Batıniyye
Batıniyye
Kur'an ve hadislerdeki her zahirin, açık hükmün
bir de batını, iç yüzü, herkesin anlayamayacağı
gizli tarafı olduğunu ve Kur'an ile hadislerin ancak tevil (yorumlama)
ile anlaşılabileceğini iddia eden fırkalara XII.
asırdan itibaren toptan verilen isim. Bunlar kendilerinin Şia'ya
mensup olduklarını iddia ederlerse de, İslam bilginleri
tarafından İslam dışı kabul edilmiştir. Batınîlere,
muhtelif vesileler ile verilmiş isimler şunlardır: Karamıta,
Saibiye, İsmailiye, Mübarekiye, Babekiye.

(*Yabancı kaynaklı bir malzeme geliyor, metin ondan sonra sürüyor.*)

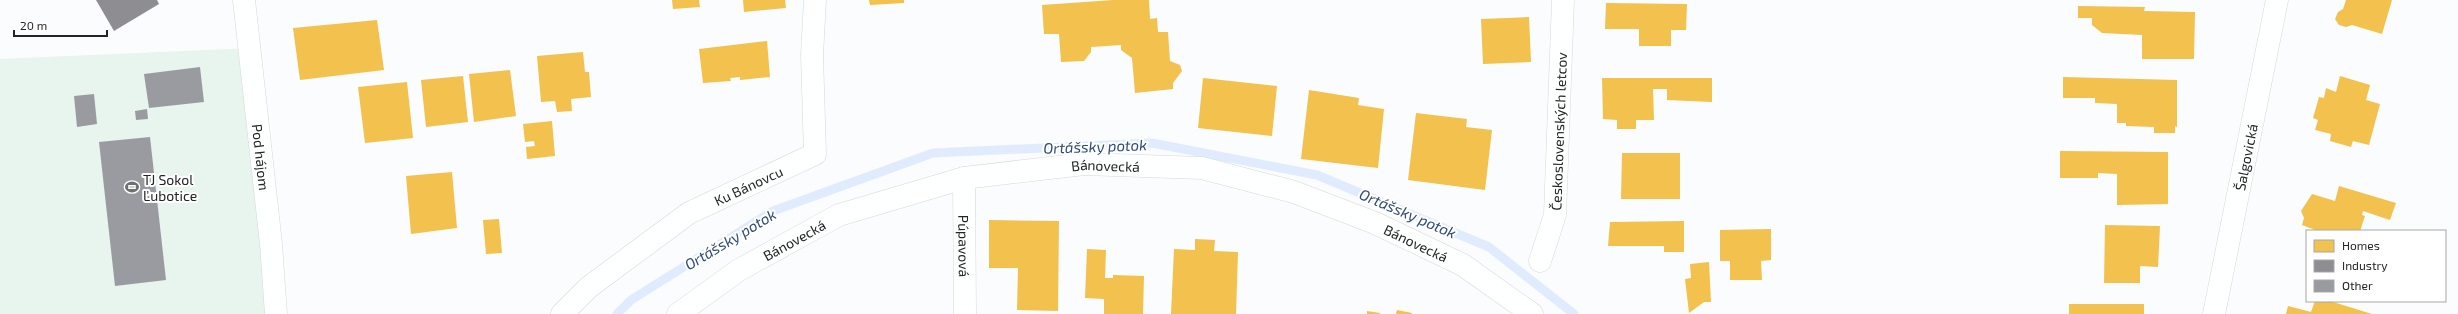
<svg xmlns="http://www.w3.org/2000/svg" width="2458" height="314" font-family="'Exo 2',sans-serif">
  <rect width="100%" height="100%" fill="#fbfcfd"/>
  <path fill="#e8f4ee" d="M 253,48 L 275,314 L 0,314 L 0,59 Z"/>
  <g fill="#f2c14e">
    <path d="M 672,0 L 699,0 L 700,7 L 673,9 Z"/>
    <path d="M 743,0 L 785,0 L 786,8 L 744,12 Z"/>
    <path d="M 869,0 L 904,0 L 904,3 L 870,5 Z"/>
    <path d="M 1113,0 L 1149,0 L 1150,19 L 1157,18 L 1158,32 L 1168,32 L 1170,61 L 1180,65 L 1182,71 L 1173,83 L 1173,89 L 1135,93 L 1132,58 L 1121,50 L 1121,45 L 1091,47 L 1091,52 L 1084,61 L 1061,62 L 1059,34 L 1044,34 L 1042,5 Z"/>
    <path d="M 2346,0 L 2392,0 L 2382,34 L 2352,25 L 2346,27 L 2339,25 L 2335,19 L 2338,12 L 2343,9 Z"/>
    <path d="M 1606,3 L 1687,4 L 1686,30 L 1671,30 L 1671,46 L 1639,46 L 1639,29 L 1605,29 Z"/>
    <path d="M 2078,6 L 2145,7 L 2144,11 L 2195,12 L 2194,59 L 2142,59 L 2142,35 L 2102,33 L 2092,25 L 2092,18 L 2078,18 Z"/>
    <path d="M 1529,17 L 1531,62 L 1483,64 L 1481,19 Z"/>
    <path d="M 377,20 L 384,70 L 300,80 L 293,28 Z"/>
    <path d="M 767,41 L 770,77 L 740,80 L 740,77 L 730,78 L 731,81 L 703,83 L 699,49 Z"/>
    <path d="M 583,52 L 585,72 L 589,72 L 591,97 L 571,99 L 572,111 L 557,112 L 555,101 L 541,102 L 537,56 Z"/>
    <path d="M 510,70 L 516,116 L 474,122 L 469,74 Z"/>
    <path d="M 463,76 L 468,122 L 426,127 L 421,80 Z"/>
    <path d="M 2340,76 L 2370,85 L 2366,100 L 2380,104 L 2369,145 L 2353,141 L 2351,147 L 2330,141 L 2331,134 L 2315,130 L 2318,120 L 2313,118 L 2319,97 L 2324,98 L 2326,88 L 2336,92 Z"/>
    <path d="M 2063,77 L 2177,80 L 2177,127 L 2175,126 L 2175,133 L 2154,133 L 2154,127 L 2126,126 L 2126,123 L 2117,123 L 2117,104 L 2095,103 L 2095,98 L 2063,98 Z"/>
    <path d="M 1203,78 L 1277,86 L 1272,136 L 1198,128 Z"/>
    <path d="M 1602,78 L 1712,78 L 1712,102 L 1667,100 L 1667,89 L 1653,89 L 1654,120 L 1636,120 L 1636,129 L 1617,129 L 1617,120 L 1603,119 Z"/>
    <path d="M 407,82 L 413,138 L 365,143 L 358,87 Z"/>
    <path d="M 1309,90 L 1359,98 L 1358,105 L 1384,109 L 1378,168 L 1301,159 Z"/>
    <path d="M 1416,113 L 1467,119 L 1466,127 L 1492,130 L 1485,190 L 1408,180 Z"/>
    <path d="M 552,121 L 555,156 L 527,159 L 526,147 L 535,146 L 534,141 L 525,142 L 523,124 Z"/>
    <path d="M 2060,151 L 2168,152 L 2168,204 L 2117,205 L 2117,174 L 2098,173 L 2098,178 L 2060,178 Z"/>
    <path d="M 1622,153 L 1680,153 L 1680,199 L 1621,199 Z"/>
    <path d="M 452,172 L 457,228 L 411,234 L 406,176 Z"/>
    <path d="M 2339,186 L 2396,203 L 2390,220 L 2363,211 L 2362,215 L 2365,216 L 2360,231 L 2318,231 L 2302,225 L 2304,218 L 2301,211 L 2312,194 L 2335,201 Z"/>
    <path d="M 499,219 L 502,253 L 486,254 L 483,220 Z"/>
    <path d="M 989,220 L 1059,221 L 1058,311 L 1017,310 L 1018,268 L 989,268 Z"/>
    <path d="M 1684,221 L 1684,252 L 1664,252 L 1664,246 L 1608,246 L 1610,222 Z"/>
    <path d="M 2105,225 L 2160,226 L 2158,267 L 2140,266 L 2140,283 L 2104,283 Z"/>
    <path d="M 1771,229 L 1771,260 L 1761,261 L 1762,280 L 1730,280 L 1730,261 L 1720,261 L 1720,230 Z"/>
    <path d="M 1195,239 L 1215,240 L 1214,251 L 1238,252 L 1236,314 L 1171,314 L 1174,249 L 1195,250 Z"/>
    <path d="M 1087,249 L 1106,250 L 1105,278 L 1113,278 L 1113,275 L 1144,276 L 1143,314 L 1104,314 L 1104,299 L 1085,298 Z"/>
    <path d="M 1709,262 L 1711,302 L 1704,302 L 1689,313 L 1685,279 L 1691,278 L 1690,264 Z"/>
    <path d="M 2315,301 L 2330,301 L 2372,314 L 2286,314 L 2288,306 L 2311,312 Z"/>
    <rect x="2069" y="304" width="75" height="10"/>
    <path d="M 1397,310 L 1412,313 L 1412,314 L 1396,314 Z"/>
    <path d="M 1367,311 L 1380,313 L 1380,314 L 1367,314 Z"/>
  </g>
  <path fill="#8d8d92" d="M 96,0 L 157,0 L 159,4 L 114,31 Z"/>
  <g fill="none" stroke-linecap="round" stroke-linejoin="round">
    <path stroke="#e0ecfd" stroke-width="9" d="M 617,314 L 631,300 L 773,211 L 933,153 L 1152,143 L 1317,175 L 1489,247 L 1574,314"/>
  </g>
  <g fill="#9a9ba1">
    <path d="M 200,67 L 204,102 L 149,108 L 144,74 Z"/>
    <path d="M 94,94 L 97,124 L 77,127 L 74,96 Z"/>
    <path d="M 147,109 L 148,119 L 136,120 L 135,111 Z"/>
    <path d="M 150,137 L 166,280 L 115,286 L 99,142 Z"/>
  </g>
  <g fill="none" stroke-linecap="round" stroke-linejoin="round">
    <g stroke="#d6d7d9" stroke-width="23">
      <g id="minor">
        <path id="s1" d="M 244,0 L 271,244 L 276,314"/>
        <path id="s2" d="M 964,178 L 965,314"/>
        <path id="s3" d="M 1540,261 L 1555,215 L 1563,0"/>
        <path id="s4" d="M 562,314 L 589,287 L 689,213 L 815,154 L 812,55 L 815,0"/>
        <path id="s5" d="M 678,314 L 739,270 L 839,215 L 964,178 L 1084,164 L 1202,168 L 1294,192 L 1375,223 L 1463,265 L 1532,314"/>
        <path id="s6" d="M 2214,314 L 2277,0"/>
      </g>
    </g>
    <use href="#minor" stroke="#feffff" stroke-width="22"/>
  </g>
  <defs>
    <g id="stadium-bare" transform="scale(1.08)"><path d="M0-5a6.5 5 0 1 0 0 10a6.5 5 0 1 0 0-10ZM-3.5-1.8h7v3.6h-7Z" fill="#6f7071" stroke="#fff" stroke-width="2.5" paint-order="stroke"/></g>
  </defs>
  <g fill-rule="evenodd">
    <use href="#stadium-bare" x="132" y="187"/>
  </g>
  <g text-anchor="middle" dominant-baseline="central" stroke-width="4" stroke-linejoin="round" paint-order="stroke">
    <g font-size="14" fill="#232426" stroke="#fff">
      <text stroke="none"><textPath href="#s3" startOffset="132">Československých letcov</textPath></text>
      <text stroke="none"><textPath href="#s1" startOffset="158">Pod hájom</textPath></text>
      <text stroke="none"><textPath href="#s6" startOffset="160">Šalgovická</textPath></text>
      <text stroke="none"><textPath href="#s5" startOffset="462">Bánovecká</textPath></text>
      <text stroke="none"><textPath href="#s4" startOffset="228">Ku Bánovcu</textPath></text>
      <text stroke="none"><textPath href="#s5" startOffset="138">Bánovecká</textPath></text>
      <text stroke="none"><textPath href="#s5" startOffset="786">Bánovecká</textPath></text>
      <text stroke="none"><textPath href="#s2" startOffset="68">Púpavová</textPath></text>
    </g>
    <g font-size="14" fill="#232426" stroke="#fff" text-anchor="start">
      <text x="143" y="179">TJ Sokol<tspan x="143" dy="16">Ľubotice</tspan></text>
    </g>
    <g font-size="15" font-style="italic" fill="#2f4a74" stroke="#fff">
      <text transform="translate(1095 146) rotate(-2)">Ortášsky potok</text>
      <text transform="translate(1408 213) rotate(23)">Ortášsky potok</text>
      <text transform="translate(730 239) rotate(-31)">Ortášsky potok</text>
    </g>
  </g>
  <rect x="2306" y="230" width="140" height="72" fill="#ffffff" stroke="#a7a7a8"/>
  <rect x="2314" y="240" width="20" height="12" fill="#f2c14e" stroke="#a7a7a8"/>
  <text x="2342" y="250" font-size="12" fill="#232426">Homes</text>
  <rect x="2314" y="260" width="20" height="12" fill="#8d8d92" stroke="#a7a7a8"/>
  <text x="2342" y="270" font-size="12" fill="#232426">Industry</text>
  <rect x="2314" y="280" width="20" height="12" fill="#9a9ba1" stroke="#a7a7a8"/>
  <text x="2342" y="290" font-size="12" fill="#232426">Other</text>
  <path d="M14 30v6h93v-6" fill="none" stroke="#232426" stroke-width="2"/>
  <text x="20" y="30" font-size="12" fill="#232426" stroke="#ffffff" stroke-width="3" paint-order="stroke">20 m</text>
</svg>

Bunlar ayet ve hadîslerdeki zahir (ilk bakışta
anlaşılan) manaların kabuk teşkil ettiğini;
asıl maksadın, bunların özü olan batınî manaların
olduğunu söylerler. Onlara göre zahirî manaları halk
tabakası anlar: Batınî manaları ise ancak kendilerince
kabul edilen masum imamlar bilir. Ayet ve hadislerin zahirine tutunup
kalan; kayıtlar ve sorumluluklar altında kalmış olur.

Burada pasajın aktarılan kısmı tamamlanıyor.